Saturday, March 29, 2014

Scenes from an Urban Parish


Every morning the sexton picks up beer cans and liquor bottles from the lawn.  Sometimes there are syringes and needles, too.
Homeless people sleep in the churchyard and cemetery at night.  They figure out what time the police drive through so they can hide.

When women go up to take Communion, they take their purses with them.

The church is kept locked when not in use.

When the secretary is alone in the office, she keeps the door locked.

A parishioner is mugged.  The perpetrator is caught, spends nine months in jail, then gets probation and rehab.  Several years before, the parishioner’s teenage daughter was held up at gunpoint in the convenience store where she worked.  The robber is caught, but in spite of identification by two witnesses, is acquitted.
A teenage parishioner is set upon by three acquaintances.  He has to have his jaw wired and lives on milkshakes for weeks.
A large drug store, open twenty-four hours a day, opens.  The spot becomes a magnet for prostitutes and their customers.  The drug store changes its hours to nine to nine.

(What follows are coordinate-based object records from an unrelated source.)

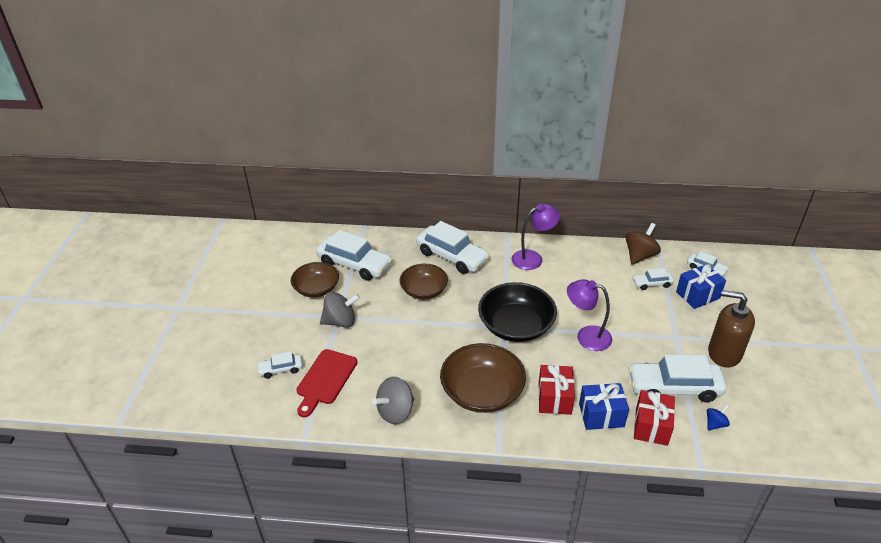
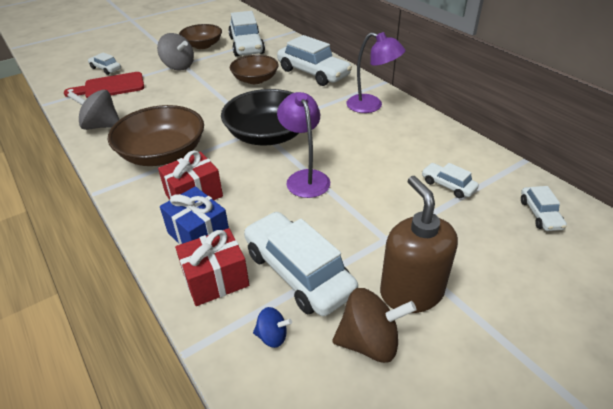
camera: 50 degrees right, 0 degrees up
white car [416,221,490,274] -> white car turned 45 degrees counterclockwise [277,35,352,86]
brown spinning top [625,223,661,265] -> brown spinning top moved to [332,288,416,363]
blue gift [676,264,726,309] -> none

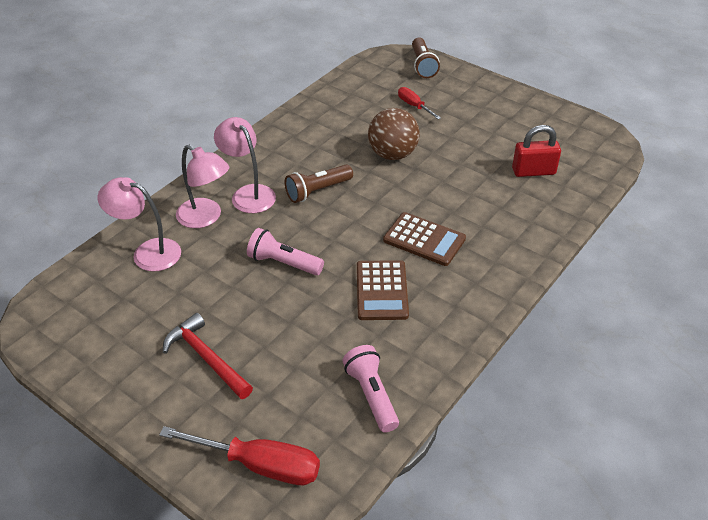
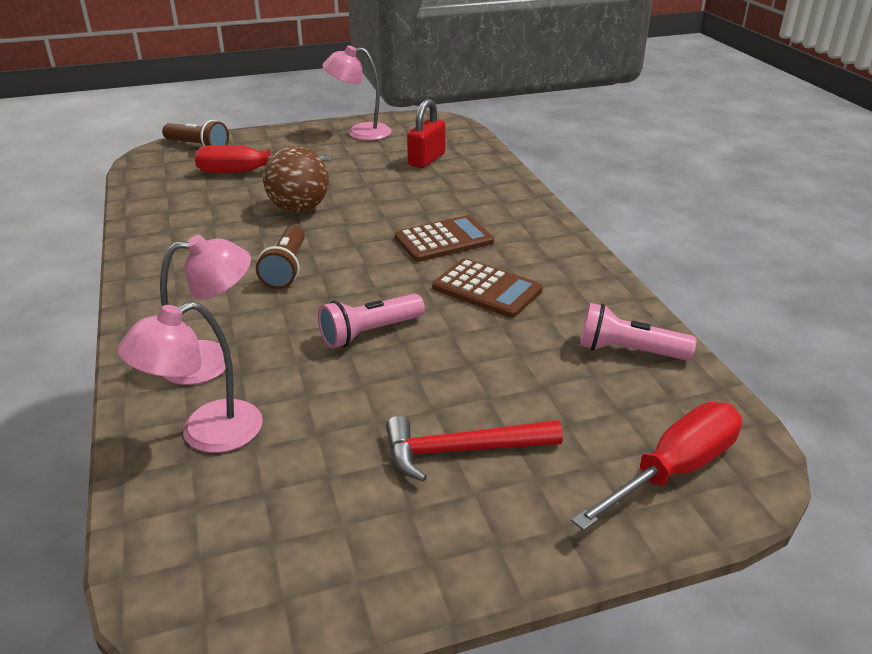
camera: 55 degrees left, 10 degrees down
pink lamp [214,117,276,213] -> pink lamp moved to [322,45,392,141]
red screwdriver [398,87,441,119] -> red screwdriver [195,145,332,173], size x1.78

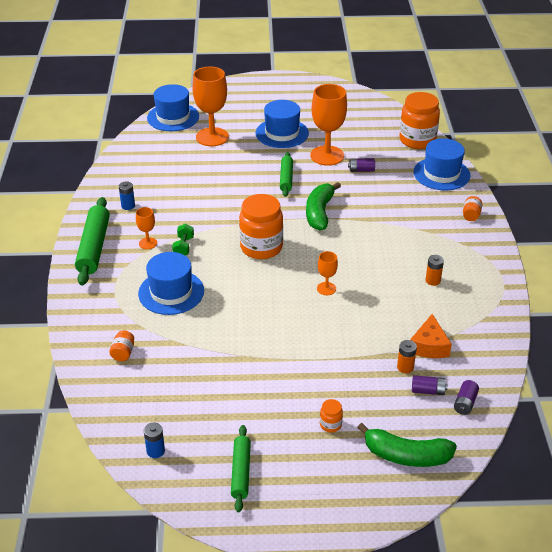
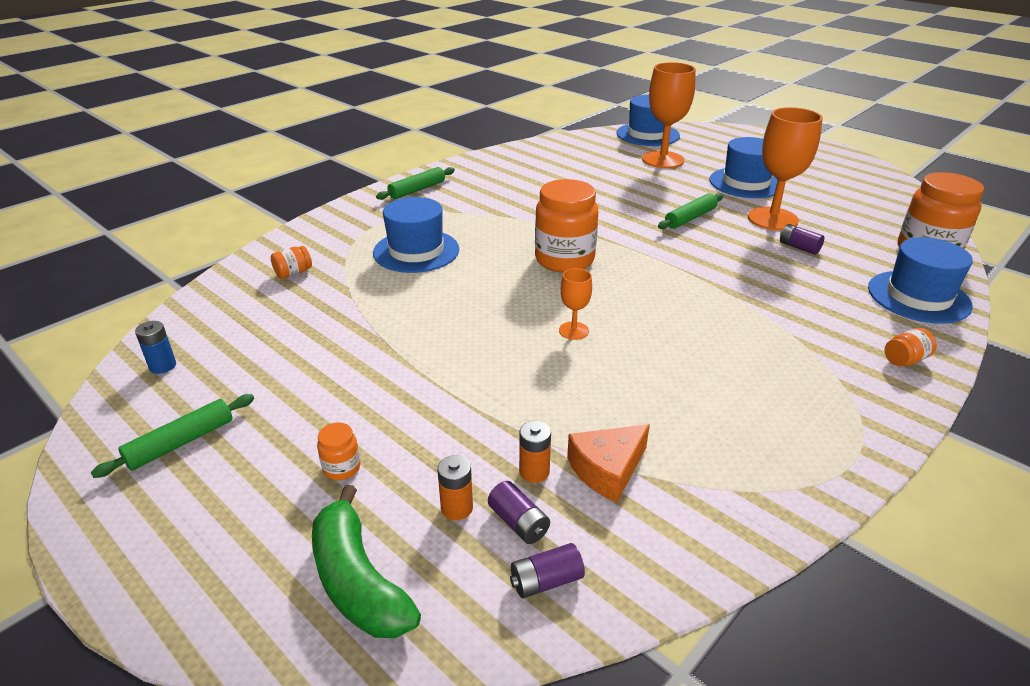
camera: 45 degrees right, 5 degrees down
green rolling pin [75,197,110,285] -> green rolling pin [376,167,455,200], size x0.61
blue battery [119,181,135,210] -> none
orange goblet [136,207,157,249] -> none
green dumbbell [172,223,194,255] -> none
green banana [306,182,341,231] -> none
orange battery [425,255,444,286] -> orange battery moved to [437,455,473,520]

The neighbors of noisy bar, the scene of many fights, try to have the bar closed.  After a shooting, it is.   A company buys the property to use as a methadone clinic.  The neighborhood, after demonstrations and with the help of legislators, gets the court to stop the purchase.  The clinic appeals and wins.  The status is still uncertain.
The Diocese asks that before every meeting, service, or event the question “How does what we are doing impact those living in poverty?” be asked.

During an evening committee meeting, a man comes to the door.  He says he and his family have just come to the city and are homeless and asks for money to stay in a motel.  The committee members debate whether they should call the rector for money from the Discretionary Fund or chip in themselves.  In the end, they do nothing, but feel guilty.  On Sunday at Coffee Hour, another parishioner tells of being approached by someone who fits the description of the man with the same story a week before in the parking lot at the mall.
The Diocese suggests that for Lent everyone limit his or her food expenses to thirty dollars per person per week, which is the average Food Stamp allotment.  The Bishop says he is going to do it, but does not say how he is going to count the free food at meetings, receptions, etc. 

A parishioner who works in a supermarket sees Food Stamp cards being sold for cash.